◆ **EXTRACTED RECORDS**
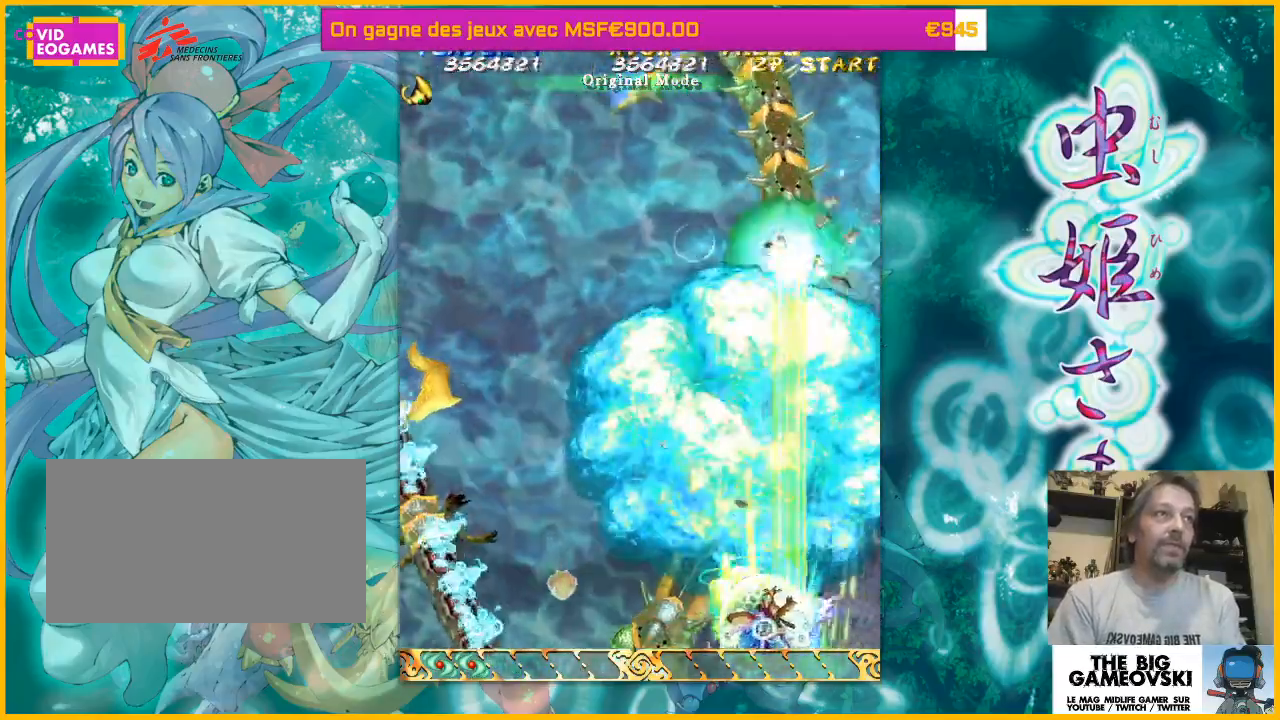
{"dt_ms": 500, "buttons": [], "left_stick": "left", "events": [[33, "left_stick", "up-left"], [500, "left_stick", "left"]]}
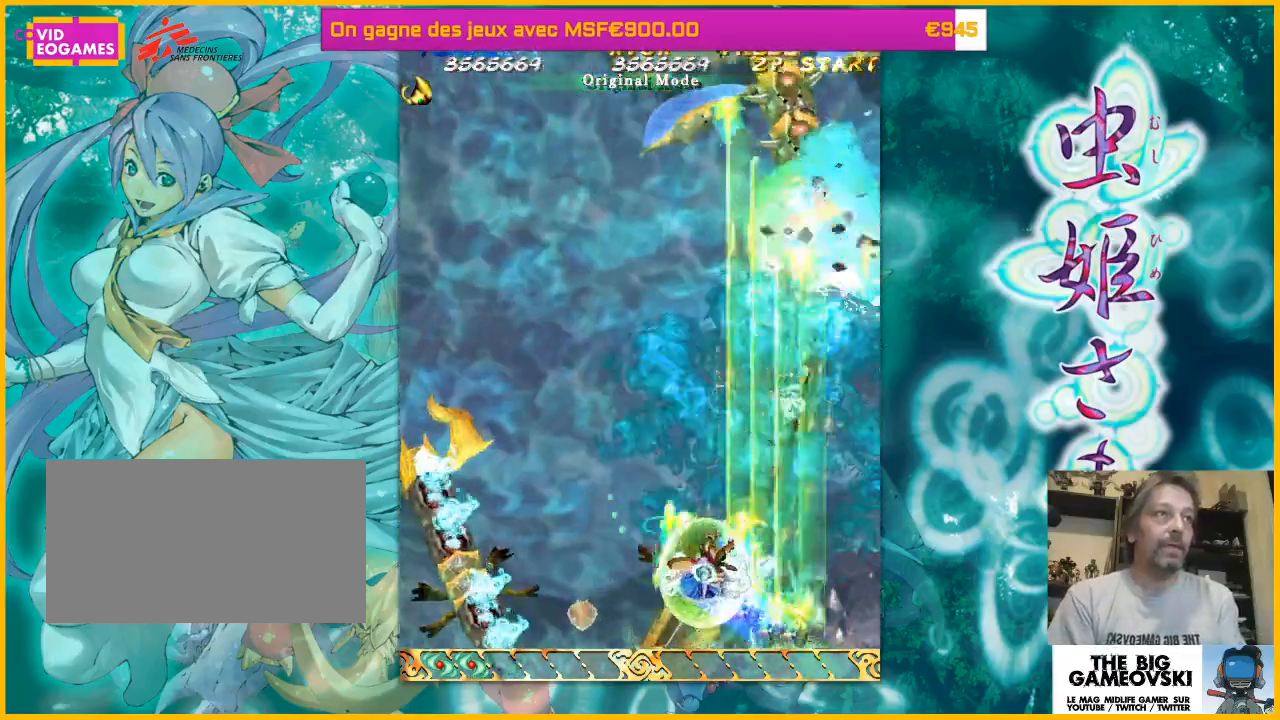
{"dt_ms": 500, "buttons": [], "left_stick": "right", "events": [[200, "left_stick", "up-right"], [333, "left_stick", "right"]]}
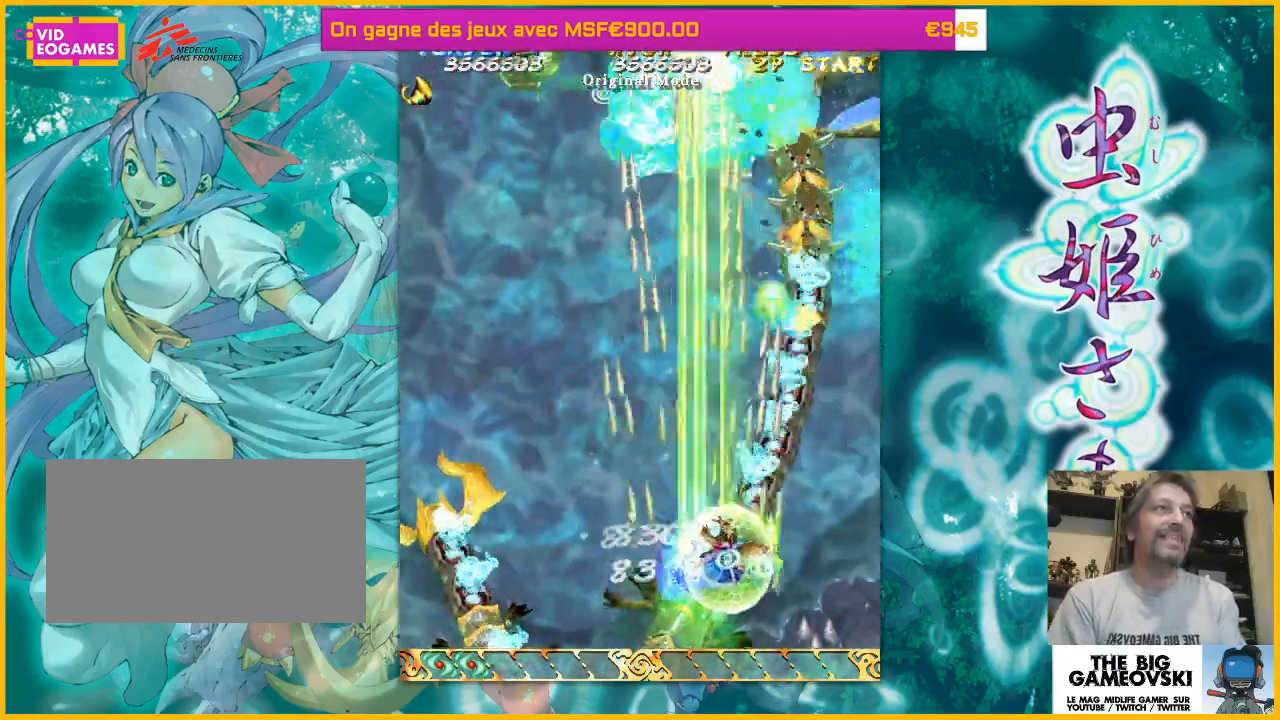
{"dt_ms": 500, "buttons": [], "left_stick": "left", "events": [[367, "left_stick", "up-left"], [500, "left_stick", "left"]]}
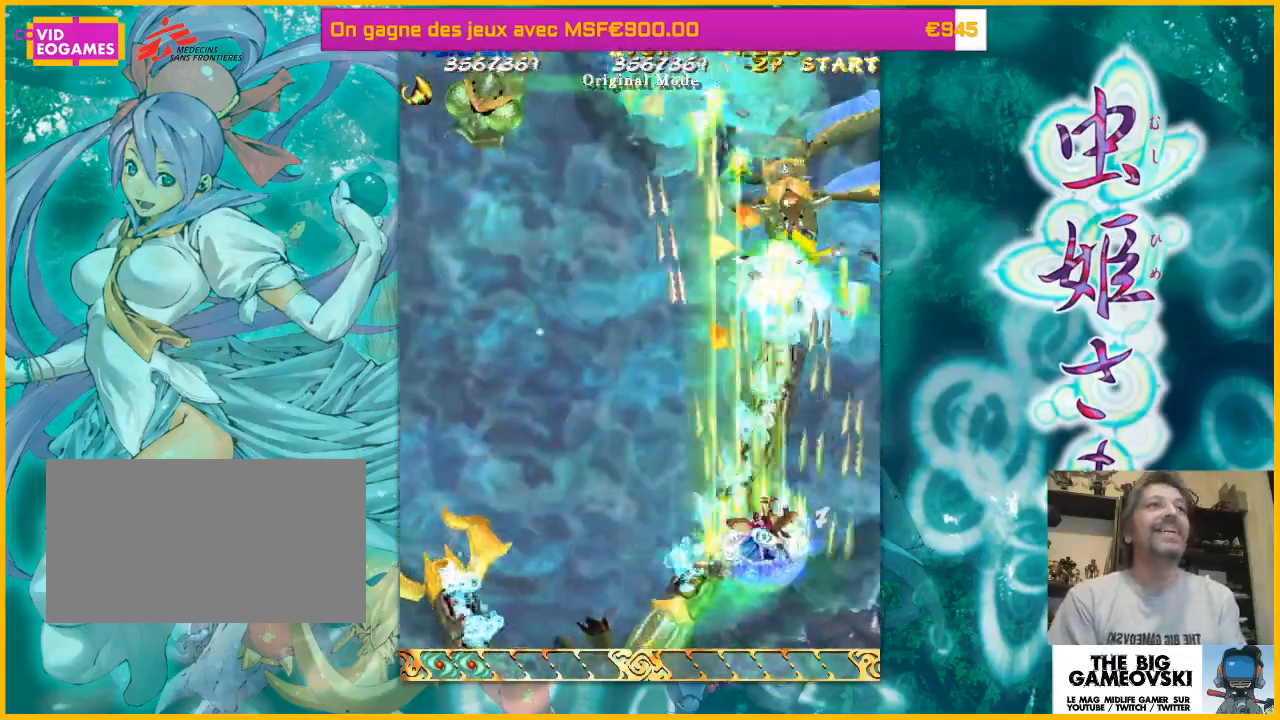
{"dt_ms": 500, "buttons": [], "left_stick": "left", "events": []}
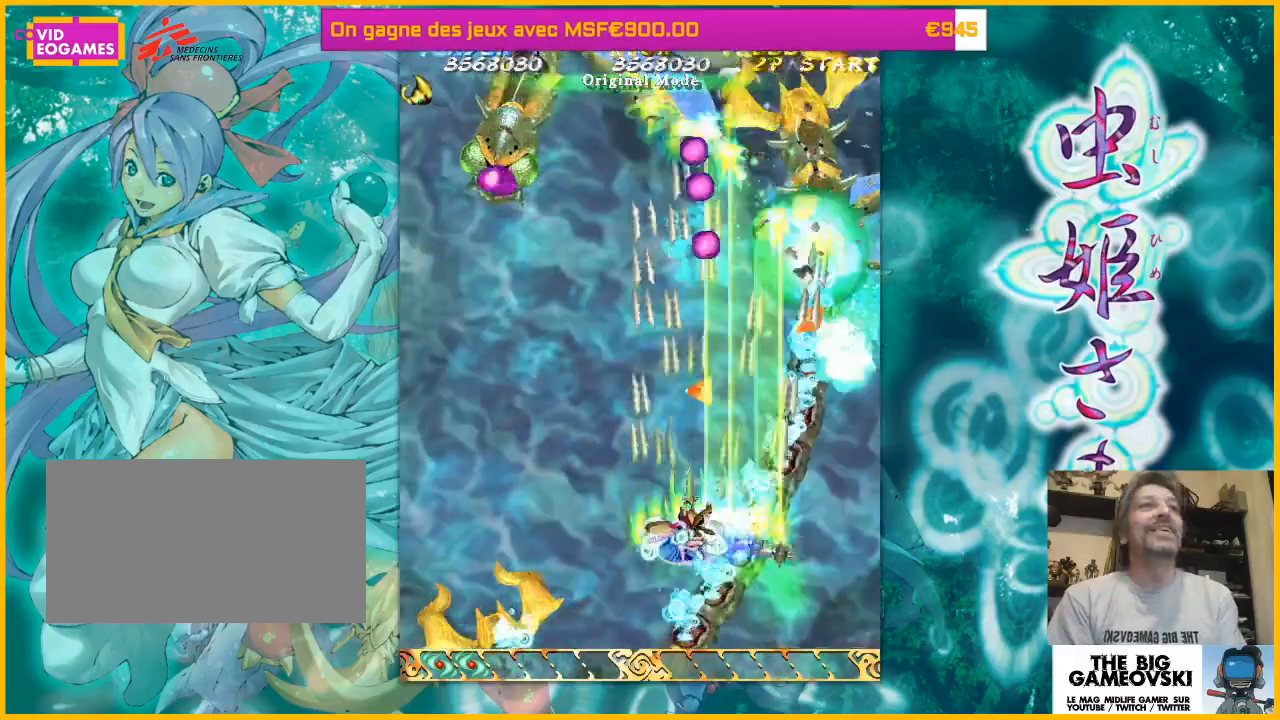
{"dt_ms": 1000, "buttons": [], "left_stick": "center"}
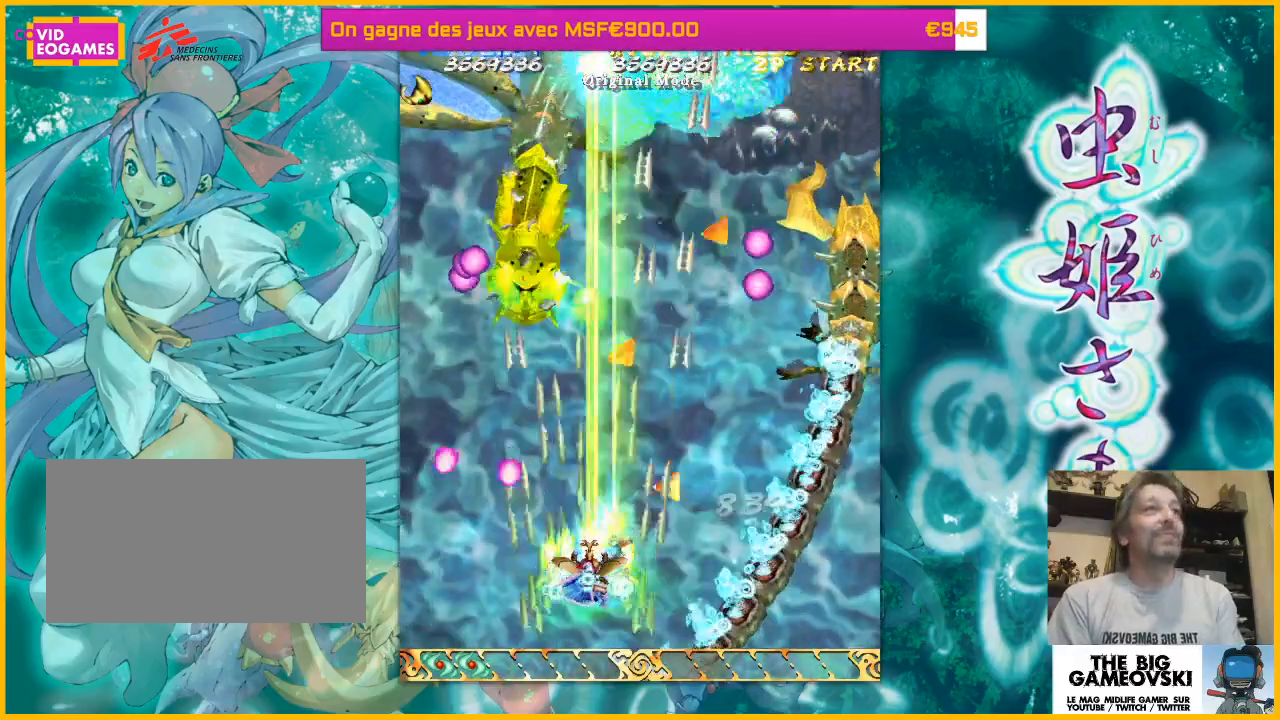
{"dt_ms": 500, "buttons": [], "left_stick": "center", "events": [[200, "left_stick", "down"], [367, "left_stick", "center"]]}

◆ **ASSIGNMENT**
Check each line above for the word "center", and copy the lines where it appears.

◆ **RESPONSE**
{"dt_ms": 1000, "buttons": [], "left_stick": "center"}
{"dt_ms": 500, "buttons": [], "left_stick": "center", "events": [[200, "left_stick", "down"], [367, "left_stick", "center"]]}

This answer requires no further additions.